Dunque, sulla base di quanto detto, l’analisi del DNA può rivelare l’identità di un individuo, fornire dettagli sulla sua salute e persino svelare relazioni tra le persone coinvolte. Questo è particolarmente rilevante nelle scene del crimine insanguinate, dove il DNA può confermare o confutare la presenza di determinati soggetti sulla scena o rivelare relazioni tra la vittima e il sospettato. Sia o meno un familiare.
Inoltre, il DNA può essere utilizzato per stabilire la sequenza degli eventi e aiutare gli investigatori a comprendere la dinamica omicidiaria.
Un altro dato particolarmente importante è rappresentato dalle impronte digitali. Esse costituiscono una forma unica di identificazione.

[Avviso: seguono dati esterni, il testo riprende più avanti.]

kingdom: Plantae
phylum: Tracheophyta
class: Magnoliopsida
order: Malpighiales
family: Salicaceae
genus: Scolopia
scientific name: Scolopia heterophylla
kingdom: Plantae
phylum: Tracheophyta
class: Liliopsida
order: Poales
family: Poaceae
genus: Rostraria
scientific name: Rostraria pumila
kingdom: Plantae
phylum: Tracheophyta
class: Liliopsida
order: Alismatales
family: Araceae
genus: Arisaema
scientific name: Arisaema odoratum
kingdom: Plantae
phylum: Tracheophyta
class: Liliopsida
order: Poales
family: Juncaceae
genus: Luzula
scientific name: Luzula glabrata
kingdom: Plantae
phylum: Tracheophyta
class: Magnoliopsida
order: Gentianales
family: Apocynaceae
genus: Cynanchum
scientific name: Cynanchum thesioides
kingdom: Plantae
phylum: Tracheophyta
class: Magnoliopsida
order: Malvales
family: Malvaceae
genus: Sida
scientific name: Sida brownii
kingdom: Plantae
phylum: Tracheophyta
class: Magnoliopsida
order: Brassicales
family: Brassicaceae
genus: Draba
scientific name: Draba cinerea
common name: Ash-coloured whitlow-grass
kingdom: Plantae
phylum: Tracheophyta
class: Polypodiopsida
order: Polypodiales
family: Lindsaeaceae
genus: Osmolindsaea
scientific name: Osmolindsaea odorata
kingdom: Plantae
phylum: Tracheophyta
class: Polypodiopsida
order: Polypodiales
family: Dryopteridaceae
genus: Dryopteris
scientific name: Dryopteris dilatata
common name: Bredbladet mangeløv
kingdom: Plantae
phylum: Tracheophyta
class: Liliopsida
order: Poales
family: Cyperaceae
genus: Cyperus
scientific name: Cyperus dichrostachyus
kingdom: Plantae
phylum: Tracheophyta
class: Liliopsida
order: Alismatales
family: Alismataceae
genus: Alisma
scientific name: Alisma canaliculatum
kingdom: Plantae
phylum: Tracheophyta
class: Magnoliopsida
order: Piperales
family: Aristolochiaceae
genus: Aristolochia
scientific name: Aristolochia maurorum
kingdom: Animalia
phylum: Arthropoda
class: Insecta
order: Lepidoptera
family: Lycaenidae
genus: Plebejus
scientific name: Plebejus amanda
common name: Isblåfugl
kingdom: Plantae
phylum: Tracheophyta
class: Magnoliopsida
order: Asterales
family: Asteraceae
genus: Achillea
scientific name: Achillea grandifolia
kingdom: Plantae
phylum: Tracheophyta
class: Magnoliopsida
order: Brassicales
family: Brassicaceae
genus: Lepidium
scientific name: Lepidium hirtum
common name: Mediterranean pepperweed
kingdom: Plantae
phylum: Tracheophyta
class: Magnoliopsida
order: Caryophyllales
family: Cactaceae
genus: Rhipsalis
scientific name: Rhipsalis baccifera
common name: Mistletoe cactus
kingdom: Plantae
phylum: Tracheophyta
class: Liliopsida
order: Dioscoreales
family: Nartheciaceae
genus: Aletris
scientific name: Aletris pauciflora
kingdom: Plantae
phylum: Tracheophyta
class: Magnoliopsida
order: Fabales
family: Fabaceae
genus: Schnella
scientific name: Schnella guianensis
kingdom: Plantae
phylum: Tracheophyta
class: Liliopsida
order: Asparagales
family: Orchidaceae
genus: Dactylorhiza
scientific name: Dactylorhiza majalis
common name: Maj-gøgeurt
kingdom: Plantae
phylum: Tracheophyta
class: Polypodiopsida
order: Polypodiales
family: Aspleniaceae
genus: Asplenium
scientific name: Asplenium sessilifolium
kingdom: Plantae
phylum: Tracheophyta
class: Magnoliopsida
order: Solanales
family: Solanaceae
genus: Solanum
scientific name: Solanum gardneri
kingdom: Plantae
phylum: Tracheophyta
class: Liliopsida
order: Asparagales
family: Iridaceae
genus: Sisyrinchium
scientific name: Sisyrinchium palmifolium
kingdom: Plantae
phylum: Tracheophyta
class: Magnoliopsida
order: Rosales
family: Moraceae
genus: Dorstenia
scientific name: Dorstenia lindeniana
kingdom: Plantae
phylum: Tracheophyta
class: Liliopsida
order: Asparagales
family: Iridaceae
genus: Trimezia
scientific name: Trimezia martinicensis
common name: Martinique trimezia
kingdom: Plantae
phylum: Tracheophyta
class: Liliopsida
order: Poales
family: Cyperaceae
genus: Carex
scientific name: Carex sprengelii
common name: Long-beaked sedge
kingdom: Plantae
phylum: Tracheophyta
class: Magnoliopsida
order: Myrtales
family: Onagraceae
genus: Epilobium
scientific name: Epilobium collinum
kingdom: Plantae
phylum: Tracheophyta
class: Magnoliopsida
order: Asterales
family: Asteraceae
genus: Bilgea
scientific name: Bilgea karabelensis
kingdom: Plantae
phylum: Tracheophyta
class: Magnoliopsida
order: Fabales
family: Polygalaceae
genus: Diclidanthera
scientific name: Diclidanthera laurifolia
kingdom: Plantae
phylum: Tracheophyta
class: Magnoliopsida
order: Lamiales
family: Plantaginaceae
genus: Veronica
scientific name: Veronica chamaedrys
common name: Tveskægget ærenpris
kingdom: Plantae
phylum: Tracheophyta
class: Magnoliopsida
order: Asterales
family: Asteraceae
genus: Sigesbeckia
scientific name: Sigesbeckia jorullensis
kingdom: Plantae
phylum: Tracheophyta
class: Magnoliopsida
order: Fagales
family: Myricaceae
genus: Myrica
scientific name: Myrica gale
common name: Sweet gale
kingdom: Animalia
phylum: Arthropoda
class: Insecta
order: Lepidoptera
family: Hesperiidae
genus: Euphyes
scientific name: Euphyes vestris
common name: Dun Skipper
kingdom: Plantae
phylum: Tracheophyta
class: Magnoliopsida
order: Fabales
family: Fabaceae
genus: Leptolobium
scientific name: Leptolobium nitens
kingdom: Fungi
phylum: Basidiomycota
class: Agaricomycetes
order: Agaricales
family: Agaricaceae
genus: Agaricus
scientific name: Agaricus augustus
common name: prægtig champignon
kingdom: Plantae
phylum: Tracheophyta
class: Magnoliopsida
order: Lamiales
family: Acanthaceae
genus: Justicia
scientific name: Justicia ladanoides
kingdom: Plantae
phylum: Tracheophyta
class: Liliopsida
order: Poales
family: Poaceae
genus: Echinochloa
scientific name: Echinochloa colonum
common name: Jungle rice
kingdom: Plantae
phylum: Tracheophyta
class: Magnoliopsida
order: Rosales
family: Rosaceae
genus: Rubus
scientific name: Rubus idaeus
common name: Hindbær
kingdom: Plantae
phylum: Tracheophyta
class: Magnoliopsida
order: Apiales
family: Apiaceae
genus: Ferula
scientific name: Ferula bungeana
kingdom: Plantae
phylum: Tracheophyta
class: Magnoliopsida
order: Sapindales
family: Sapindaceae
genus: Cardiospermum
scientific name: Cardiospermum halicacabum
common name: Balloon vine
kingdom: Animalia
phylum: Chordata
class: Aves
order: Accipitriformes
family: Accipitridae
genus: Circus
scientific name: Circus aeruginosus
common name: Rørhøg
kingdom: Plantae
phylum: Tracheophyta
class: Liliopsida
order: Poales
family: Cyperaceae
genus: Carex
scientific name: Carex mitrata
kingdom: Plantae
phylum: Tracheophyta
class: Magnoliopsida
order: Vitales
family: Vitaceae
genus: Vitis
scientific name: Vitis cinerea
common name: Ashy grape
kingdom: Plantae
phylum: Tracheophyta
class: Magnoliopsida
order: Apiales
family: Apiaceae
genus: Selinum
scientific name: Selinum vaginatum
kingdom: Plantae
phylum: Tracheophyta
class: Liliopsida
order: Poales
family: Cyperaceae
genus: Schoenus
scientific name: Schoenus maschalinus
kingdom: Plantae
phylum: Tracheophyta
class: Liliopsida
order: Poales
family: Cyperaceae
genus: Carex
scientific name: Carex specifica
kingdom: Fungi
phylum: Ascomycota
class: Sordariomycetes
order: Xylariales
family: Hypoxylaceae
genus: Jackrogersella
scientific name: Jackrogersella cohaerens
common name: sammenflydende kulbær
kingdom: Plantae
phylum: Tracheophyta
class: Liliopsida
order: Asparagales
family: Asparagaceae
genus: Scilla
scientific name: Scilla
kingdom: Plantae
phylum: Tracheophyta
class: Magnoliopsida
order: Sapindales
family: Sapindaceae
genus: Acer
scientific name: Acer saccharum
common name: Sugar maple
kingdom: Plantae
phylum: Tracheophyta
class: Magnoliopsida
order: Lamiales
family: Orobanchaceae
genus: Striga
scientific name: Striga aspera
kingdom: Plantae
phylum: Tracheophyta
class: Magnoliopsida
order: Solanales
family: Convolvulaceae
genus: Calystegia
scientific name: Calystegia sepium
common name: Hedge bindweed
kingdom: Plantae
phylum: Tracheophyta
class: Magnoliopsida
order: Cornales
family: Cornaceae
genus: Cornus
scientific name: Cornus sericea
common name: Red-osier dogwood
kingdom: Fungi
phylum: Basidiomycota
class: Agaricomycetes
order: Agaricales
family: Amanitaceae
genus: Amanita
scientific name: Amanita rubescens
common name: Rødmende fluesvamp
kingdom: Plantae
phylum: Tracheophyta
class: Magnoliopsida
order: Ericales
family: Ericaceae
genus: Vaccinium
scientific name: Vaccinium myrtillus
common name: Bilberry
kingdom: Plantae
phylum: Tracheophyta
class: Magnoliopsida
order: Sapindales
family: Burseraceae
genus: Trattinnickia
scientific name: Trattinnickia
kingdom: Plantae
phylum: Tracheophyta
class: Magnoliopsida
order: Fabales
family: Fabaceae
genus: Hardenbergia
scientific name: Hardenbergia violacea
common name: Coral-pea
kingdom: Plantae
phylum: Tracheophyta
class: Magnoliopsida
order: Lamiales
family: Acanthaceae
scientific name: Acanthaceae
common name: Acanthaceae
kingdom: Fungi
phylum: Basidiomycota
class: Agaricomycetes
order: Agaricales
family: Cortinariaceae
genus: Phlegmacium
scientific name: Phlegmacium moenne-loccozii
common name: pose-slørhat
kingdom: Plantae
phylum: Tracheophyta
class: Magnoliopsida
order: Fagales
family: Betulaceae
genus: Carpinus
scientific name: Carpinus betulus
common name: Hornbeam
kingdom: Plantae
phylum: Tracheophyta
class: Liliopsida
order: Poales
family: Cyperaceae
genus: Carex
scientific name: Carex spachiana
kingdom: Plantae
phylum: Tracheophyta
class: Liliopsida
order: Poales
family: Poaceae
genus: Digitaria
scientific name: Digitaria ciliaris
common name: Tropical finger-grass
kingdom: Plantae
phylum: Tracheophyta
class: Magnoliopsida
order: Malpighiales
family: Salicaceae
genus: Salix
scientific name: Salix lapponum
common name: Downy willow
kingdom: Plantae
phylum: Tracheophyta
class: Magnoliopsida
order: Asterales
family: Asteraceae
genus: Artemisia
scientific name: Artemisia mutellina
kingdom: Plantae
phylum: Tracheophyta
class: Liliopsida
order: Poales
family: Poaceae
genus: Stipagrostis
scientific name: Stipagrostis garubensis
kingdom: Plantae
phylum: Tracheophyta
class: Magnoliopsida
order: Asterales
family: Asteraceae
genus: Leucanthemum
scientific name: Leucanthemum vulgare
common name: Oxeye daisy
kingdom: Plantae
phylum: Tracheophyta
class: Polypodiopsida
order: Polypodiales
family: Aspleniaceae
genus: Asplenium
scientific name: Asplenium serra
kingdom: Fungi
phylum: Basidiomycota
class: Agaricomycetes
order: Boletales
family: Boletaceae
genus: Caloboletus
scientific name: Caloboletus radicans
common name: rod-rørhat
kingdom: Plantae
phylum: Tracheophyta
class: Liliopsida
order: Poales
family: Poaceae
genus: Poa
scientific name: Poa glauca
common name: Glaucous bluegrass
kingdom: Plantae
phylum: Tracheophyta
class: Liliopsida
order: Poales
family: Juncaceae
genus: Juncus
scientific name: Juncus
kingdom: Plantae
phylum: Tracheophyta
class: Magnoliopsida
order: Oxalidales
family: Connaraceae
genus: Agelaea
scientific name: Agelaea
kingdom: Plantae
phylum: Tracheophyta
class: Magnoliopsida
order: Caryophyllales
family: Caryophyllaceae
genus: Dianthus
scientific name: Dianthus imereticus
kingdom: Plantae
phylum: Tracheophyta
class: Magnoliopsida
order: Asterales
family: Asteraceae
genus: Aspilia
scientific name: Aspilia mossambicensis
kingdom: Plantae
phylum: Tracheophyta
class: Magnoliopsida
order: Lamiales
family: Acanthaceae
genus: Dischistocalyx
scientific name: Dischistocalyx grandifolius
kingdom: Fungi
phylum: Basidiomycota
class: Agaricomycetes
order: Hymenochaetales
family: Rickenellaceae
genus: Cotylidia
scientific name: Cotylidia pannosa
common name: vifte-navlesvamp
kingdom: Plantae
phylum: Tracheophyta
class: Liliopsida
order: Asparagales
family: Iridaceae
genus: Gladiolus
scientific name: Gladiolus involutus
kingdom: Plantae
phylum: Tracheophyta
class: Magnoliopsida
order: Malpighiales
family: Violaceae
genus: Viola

Ogni individuo ha un pattern di impronte digitali che rimane costante per tutta la vita e non lo condivide con nessun altro soggetto. Le impronte digitali vengono rilasciate ogniqualvolta una persona tocchi una superficie. E proprio questa caratteristica le rende fondamentali nelle indagini criminali, specialmente nelle scene del crimine insanguinate.
Come il Dna, anche le impronte digitali possono essere isolate sull’arma del delitto, sugli oggetti utilizzati o manipolati durante l’evento morte, o addirittura sulla vittima stessa. Queste impronte possono fornire un collegamento tangibile tra l’individuo e la scena del crimine, stabilendo la sua presenza e il suo coinvolgimento. Inoltre, le impronte digitali possono aiutare a stabilire la sequenza degli eventi, suggerendo come l’individuo è entrato in contatto con gli elementi di prova o con la vittima.
L’analisi combinata del DNA e delle impronte digitali su una scena del crimine insanguinata crea un intreccio di prove che può condurre a conclusioni più affidabili e a indagini più approfondite rispetto a quelle che possono derivare da altre tipologie di analisi. In questo senso, l’esame dei vari profili genetici possono rivelare l’identità dell’assassino coinvolto, mentre le impronte digitali possono dimostrare la sua presenza fisica sulla scena nel momento in cui si è consumato l’omicidio. Insieme, queste prove possono contribuire a una comprensione completa dell’incidente e a una ricostruzione accurata degli eventi.
Le analisi svolte in laboratorio dai Ris sveleranno sicuramente chi ha ucciso l’anziana Benita Gasparini. In questo senso, non sarebbe strano trovare il Dna dei figli nell’abitazione della donna perché erano soliti frequentarla. Il discorso, invece, cambierebbe nel momento in cui fosse stata isolata un’impronta digitale riconducibile ad uno dei familiari mista al sangue di nonna Benita. Ad ogni modo, dal laboratorio di investigazioni scientifiche uscirà il nome dell’assassino. Questa è una granitica certezza.